**Written instruction:** Write out the whole of the material exactly.
··· Records for this task
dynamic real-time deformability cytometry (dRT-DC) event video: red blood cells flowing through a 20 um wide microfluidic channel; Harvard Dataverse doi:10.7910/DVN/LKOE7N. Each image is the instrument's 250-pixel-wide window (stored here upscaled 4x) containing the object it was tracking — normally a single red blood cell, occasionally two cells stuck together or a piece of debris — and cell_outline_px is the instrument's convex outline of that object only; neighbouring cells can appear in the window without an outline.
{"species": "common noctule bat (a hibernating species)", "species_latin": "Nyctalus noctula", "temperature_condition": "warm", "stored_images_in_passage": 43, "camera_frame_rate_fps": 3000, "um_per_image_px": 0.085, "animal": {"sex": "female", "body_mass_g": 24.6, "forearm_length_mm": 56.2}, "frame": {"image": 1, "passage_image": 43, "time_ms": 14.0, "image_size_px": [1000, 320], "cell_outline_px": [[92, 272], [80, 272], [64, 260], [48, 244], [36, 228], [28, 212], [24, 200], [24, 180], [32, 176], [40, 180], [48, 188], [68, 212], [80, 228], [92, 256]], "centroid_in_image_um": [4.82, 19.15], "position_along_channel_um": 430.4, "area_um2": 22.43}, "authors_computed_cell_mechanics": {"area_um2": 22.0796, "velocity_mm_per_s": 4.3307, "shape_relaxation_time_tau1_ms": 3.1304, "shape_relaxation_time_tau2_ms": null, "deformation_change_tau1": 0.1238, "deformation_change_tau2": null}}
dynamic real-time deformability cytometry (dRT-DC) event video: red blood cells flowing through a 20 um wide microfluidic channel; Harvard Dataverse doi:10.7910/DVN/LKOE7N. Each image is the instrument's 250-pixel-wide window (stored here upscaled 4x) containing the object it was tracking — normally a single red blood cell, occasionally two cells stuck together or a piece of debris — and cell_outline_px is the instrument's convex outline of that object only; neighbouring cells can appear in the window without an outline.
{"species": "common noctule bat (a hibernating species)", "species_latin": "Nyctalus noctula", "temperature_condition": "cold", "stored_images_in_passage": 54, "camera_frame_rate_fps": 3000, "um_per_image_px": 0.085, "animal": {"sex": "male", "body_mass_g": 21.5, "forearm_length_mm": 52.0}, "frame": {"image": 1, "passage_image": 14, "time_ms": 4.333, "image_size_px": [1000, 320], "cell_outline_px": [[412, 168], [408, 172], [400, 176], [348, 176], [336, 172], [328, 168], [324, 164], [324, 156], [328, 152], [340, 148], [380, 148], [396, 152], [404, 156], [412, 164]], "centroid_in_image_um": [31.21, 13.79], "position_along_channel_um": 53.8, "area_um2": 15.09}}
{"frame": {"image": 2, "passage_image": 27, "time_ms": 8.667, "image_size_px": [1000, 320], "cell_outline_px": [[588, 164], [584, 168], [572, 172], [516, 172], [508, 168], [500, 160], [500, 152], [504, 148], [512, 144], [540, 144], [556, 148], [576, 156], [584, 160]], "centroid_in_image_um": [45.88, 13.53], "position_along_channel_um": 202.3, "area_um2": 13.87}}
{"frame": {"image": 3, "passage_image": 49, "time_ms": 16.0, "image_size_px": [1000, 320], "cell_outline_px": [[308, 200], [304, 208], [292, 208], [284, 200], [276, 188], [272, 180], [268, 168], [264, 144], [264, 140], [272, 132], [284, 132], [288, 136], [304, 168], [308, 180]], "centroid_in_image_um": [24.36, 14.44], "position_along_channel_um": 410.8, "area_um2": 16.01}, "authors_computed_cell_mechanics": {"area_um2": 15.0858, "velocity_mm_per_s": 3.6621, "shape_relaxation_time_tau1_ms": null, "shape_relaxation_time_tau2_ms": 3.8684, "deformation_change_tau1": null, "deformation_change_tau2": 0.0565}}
······
**Answer to this problem:**
dynamic real-time deformability cytometry (dRT-DC) event video: red blood cells flowing through a 20 um wide microfluidic channel; Harvard Dataverse doi:10.7910/DVN/LKOE7N. Each image is the instrument's 250-pixel-wide window (stored here upscaled 4x) containing the object it was tracking — normally a single red blood cell, occasionally two cells stuck together or a piece of debris — and cell_outline_px is the instrument's convex outline of that object only; neighbouring cells can appear in the window without an outline.
{"species": "common noctule bat (a hibernating species)", "species_latin": "Nyctalus noctula", "temperature_condition": "warm", "stored_images_in_passage": 43, "camera_frame_rate_fps": 3000, "um_per_image_px": 0.085, "animal": {"sex": "female", "body_mass_g": 24.6, "forearm_length_mm": 56.2}, "frame": {"image": 1, "passage_image": 43, "time_ms": 14.0, "image_size_px": [1000, 320], "cell_outline_px": [[92, 272], [80, 272], [64, 260], [48, 244], [36, 228], [28, 212], [24, 200], [24, 180], [32, 176], [40, 180], [48, 188], [68, 212], [80, 228], [92, 256]], "centroid_in_image_um": [4.82, 19.15], "position_along_channel_um": 430.4, "area_um2": 22.43}, "authors_computed_cell_mechanics": {"area_um2": 22.0796, "velocity_mm_per_s": 4.3307, "shape_relaxation_time_tau1_ms": 3.1304, "shape_relaxation_time_tau2_ms": null, "deformation_change_tau1": 0.1238, "deformation_change_tau2": null}}
dynamic real-time deformability cytometry (dRT-DC) event video: red blood cells flowing through a 20 um wide microfluidic channel; Harvard Dataverse doi:10.7910/DVN/LKOE7N. Each image is the instrument's 250-pixel-wide window (stored here upscaled 4x) containing the object it was tracking — normally a single red blood cell, occasionally two cells stuck together or a piece of debris — and cell_outline_px is the instrument's convex outline of that object only; neighbouring cells can appear in the window without an outline.
{"species": "common noctule bat (a hibernating species)", "species_latin": "Nyctalus noctula", "temperature_condition": "cold", "stored_images_in_passage": 54, "camera_frame_rate_fps": 3000, "um_per_image_px": 0.085, "animal": {"sex": "male", "body_mass_g": 21.5, "forearm_length_mm": 52.0}, "frame": {"image": 1, "passage_image": 14, "time_ms": 4.333, "image_size_px": [1000, 320], "cell_outline_px": [[412, 168], [408, 172], [400, 176], [348, 176], [336, 172], [328, 168], [324, 164], [324, 156], [328, 152], [340, 148], [380, 148], [396, 152], [404, 156], [412, 164]], "centroid_in_image_um": [31.21, 13.79], "position_along_channel_um": 53.8, "area_um2": 15.09}}
{"frame": {"image": 2, "passage_image": 27, "time_ms": 8.667, "image_size_px": [1000, 320], "cell_outline_px": [[588, 164], [584, 168], [572, 172], [516, 172], [508, 168], [500, 160], [500, 152], [504, 148], [512, 144], [540, 144], [556, 148], [576, 156], [584, 160]], "centroid_in_image_um": [45.88, 13.53], "position_along_channel_um": 202.3, "area_um2": 13.87}}
{"frame": {"image": 3, "passage_image": 49, "time_ms": 16.0, "image_size_px": [1000, 320], "cell_outline_px": [[308, 200], [304, 208], [292, 208], [284, 200], [276, 188], [272, 180], [268, 168], [264, 144], [264, 140], [272, 132], [284, 132], [288, 136], [304, 168], [308, 180]], "centroid_in_image_um": [24.36, 14.44], "position_along_channel_um": 410.8, "area_um2": 16.01}, "authors_computed_cell_mechanics": {"area_um2": 15.0858, "velocity_mm_per_s": 3.6621, "shape_relaxation_time_tau1_ms": null, "shape_relaxation_time_tau2_ms": 3.8684, "deformation_change_tau1": null, "deformation_change_tau2": 0.0565}}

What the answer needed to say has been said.